On the shelf
What Tufts faculty are writing about
The Bioterrorism Source Book
In the event of a bioterrorist attack, primary care physicians “might be the first to spot the danger signs, and their knowledge and rapid action could be crucial for the nation,” Health and Human Services Secretary Tommy Thompson said in 2002. This illustrated text prepares medical and public health officials for the unthinkable, and, after September 11, the possible. Michael Grey was involved in the response to the 2001 U.S. Postal Service anthrax attacks as well as a number of other local bioterrorism preparedness efforts, including the smallpox vaccination program that began in Connecticut in January 2002. Grey and Spaeth, his former student, provide concise and accessible advice to those community practitioners they call the “key sentinels in the nation’s public health system.” The book also discusses the need to bridge the gap that exists between clinical medicine and the U.S. public health infrastructure because mass casualty disasters are best managed by the combined resources of both.

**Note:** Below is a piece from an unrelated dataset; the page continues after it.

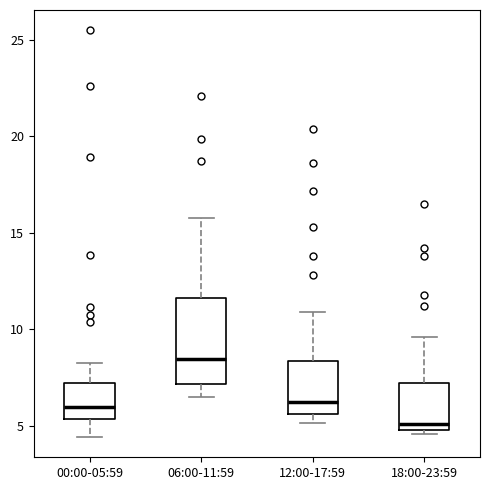

Reading left to right, transcribe this box plot: for each box, give where its median line is, the range the box spans, and where its two whiskers end, as read against the y-axis. The values are not printed on the chart, so give them approximately, as read against the axis.

00:00-05:59: median 6.0, box 5.5 to 7.0, whiskers 4.5 to 8.5
06:00-11:59: median 8.5, box 7.0 to 11.5, whiskers 6.5 to 16.0
12:00-17:59: median 6.5, box 5.5 to 8.5, whiskers 5.0 to 11.0
18:00-23:59: median 5.0 (just above the box's lower edge), box 5.0 to 7.0, whiskers 4.5 to 9.5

Don’t Throw This Away! The Civil Engineering Life
If you keep your ties for so long, they start to curl up. If you think the Firth of Forth Rail Bridge is a dream vacation destination. If you evaluate infrastructure for your daughter’s hamsters. If you one-up your techno-nerd neighbor by offering to network his toilets, then this book is for you. Writing about what it’s like to be a civil engineer in the 21st century, Brenner’s collection of essays ranges from serious discussions of suburban sprawl and technology run amok to humorous accounts of packrat habits and engineering fashion.
Economics for Humans
Julie Nelson balked when her college adviser suggested she fulfill her social science requirement by taking an economics course. A Lutheran minister’s daughter, Nelson equated economics with greed, and, indeed, Adam Smith’s characterization of the economy as a cold and impersonal machine would appear to make the term “business ethics” an oxymoron. Nelson’s manifesto on uniting profit and the human heart argues that to the contrary, economies are vital, living systems that can, when driven by moral choices and social responsibility, contribute to the greater good.

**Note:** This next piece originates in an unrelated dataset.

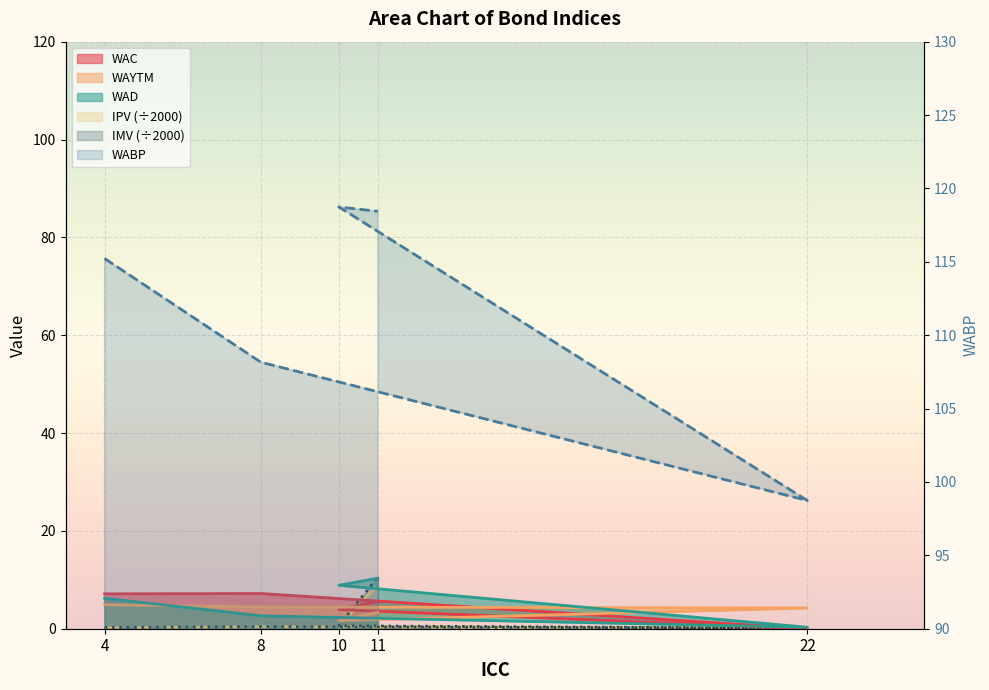

At which label is WAC closest to 3?

10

Green Cities: Urban Growth and the Environment
Copious open space and public transit are just two signs that Portland, Ore., unlike, say, Houston, is “green.” But can ideas of what make a city green be quantified? Economist Kahn tackles this and other questions in the seemingly infinite “sprawl versus sustainable development” debate. In the process, he examines why economic development can be both friend and foe to urban environmental quality.
Many Worlds in One: The Search for Other Universes
The renowned cosmologist’s vision of a universe populated by an infinite number of invisible regions inhabited by our doubles may sound like science fiction. But his first book for general readers explains how ideas that once occupied the realm of philosophy have made the transition to pure physics. Difficult ideas—including the quantum creation of the universe from nothing and the existence of primordial remnants stretched across space called “cosmic strings”—are presented in a lucid and entertaining style (there are even cartoons) that may ease the blow when readers catch on to Vilenkin’s conclusion that we’re not the center of the universe.

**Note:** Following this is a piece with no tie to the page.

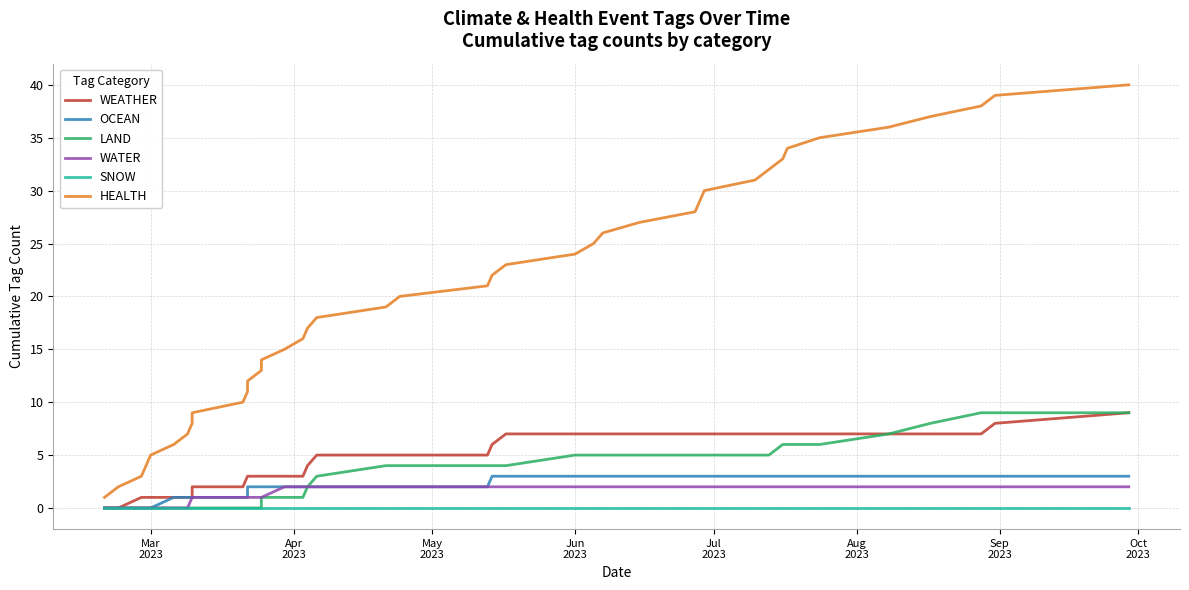

True or false: WATER and OCEAN intersect in this chart.

False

Pathfinders: A Global History of Exploration
If your knowledge of global exploration begins and ends with Columbus sailing the ocean blue, allow this ambitious yet accessible history to expand your world. From the migrations of Homo erectus out of East Africa a million and a half years ago to the late 20th-century discovery of new indigenous tribes in Brazil, the entire globe and the sweep of humanity’s time on earth are accounted for. Chapters such as “Stretching,” “Reaching” and “Deepening” underscore the human impulses of curiosity, ambition and desire for connection that, as much as political, economic and technological imperatives, propelled people to seek new worlds.
A Plausible God: Secular Reflections on Liberal Jewish Theology
At least since the 17th century, the traditional God of Judaism, Christianity and Islam has been under pressure to conform to the scientific world view. Across the monotheistic traditions there has emerged a “liberal” conception of God compatible with a thoroughgoing naturalism. For many, this liberal “new” God is the only credible God. The author poses this question to his readers: Is a God that a rational person can believe in a God worth believing in? Silver’s book evaluates the new God by analyzing the theology of three recent Jewish thinkers—Mordechai Kaplan, Michael Lerner and Arthur Green—and compares faith in the new God to disbelief in any gods. Silver reveals what is at stake in the choice between naturalistic liberal theology and a nontheistic naturalism without gods.